There are a lot of ways to reach a goal, but the gold standard is full engagement. The closer the goal is oriented to what really matters to you, the higher the likelihood of achievement – and happiness.
Engagement is generally understood well enough when it comes to relationships. The involved couple – just getting to know each other – haven’t committed. The engaged pair, on the other hand, have decided to make it permanent.
Outside of relationships, the distinction is often muddled. You can be deeply involved with the movie, book, sporting event, emergency room visit, speech, deadline, etc., but obviously there isn’t any commitment beyond enjoying, or enduring the experience of the moment. Yet, this involvement, the immersed state – is routinely misidentified as engagement. Immersion has little lasting power and details fade quickly. The general emotions are what come to mind, but soon, even these disappear. Occasionally, what’s experienced may return too vividly, but this comes of reliving, or re-hashing, rather than understanding and moving forward. And understanding and moving forward are what engagement is all about.
Success – Will that Be Regular or Satisfying?
Goal setting is an essential personal priority. Sorting out the difference between involvement and engagement is a critical necessity whenever a commitment is on the radar. Prospective jobs, courses of study – or anything new, really – that immediately appeal lose their shine quickly. In the everyday sense, the long term commitment and satisfaction factor usually hinge on how well the balance between what is expected of us, and what we can expect in return is maintained. In choosing between a high income job where selling nutritionally questionable foods is top priority, or a less exciting position with a company that places environmental responsibility high on the values list – would you consider the second job if you thought you’d stay happier there?
Engagement keeps motivation alive even if the going gets seriously tough. Without that vital connection, giving up, or having to resort to chronic self control to stick with it are common outcomes. Discovering what truly engages in the first place goes a long way to ensuring long-term satisfaction, despite bumps in the road.
When the Goal Has Tarnished
But all’s not lost if you find yourself committed out of involvement and bloom is now off the rose.
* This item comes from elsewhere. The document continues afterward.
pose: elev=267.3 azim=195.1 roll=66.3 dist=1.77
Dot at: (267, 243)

Look at the task you’re involved with – and find a goal within it that connects more with your inner need for growth.
Look around – are there other people you could somehow provide back-up for?
Look closer – is there anything about the task you could learn more about ?
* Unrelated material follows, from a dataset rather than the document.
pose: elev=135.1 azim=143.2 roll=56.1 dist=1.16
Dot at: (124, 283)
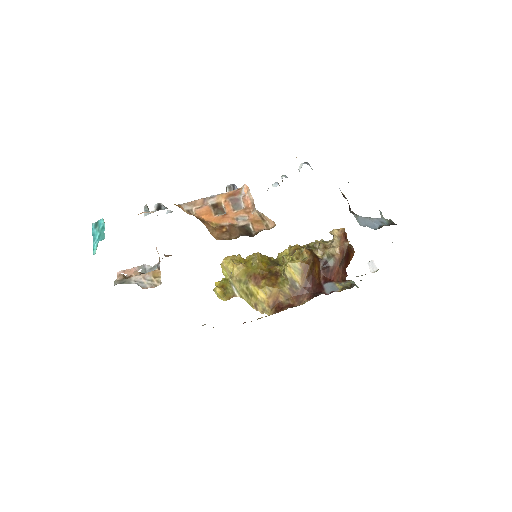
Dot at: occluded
Look to the future – does the task teach you basics you could use to find more engaging activities?
Give it some careful thought and you’ll see ways to restore your inner link to motivation. Self-control burns a lot of energy, so even the smallest re-connection to engagement saves you in the long-haul. And, at the end of the day, if the new commitments aren’t enough in themselves, you still have the option. Sometimes the decision to start over and set a target more in tune with your drive to thrive is your very best bet. Don’t underestimate. Your current commitments can teach you plenty about what you really want to commit to.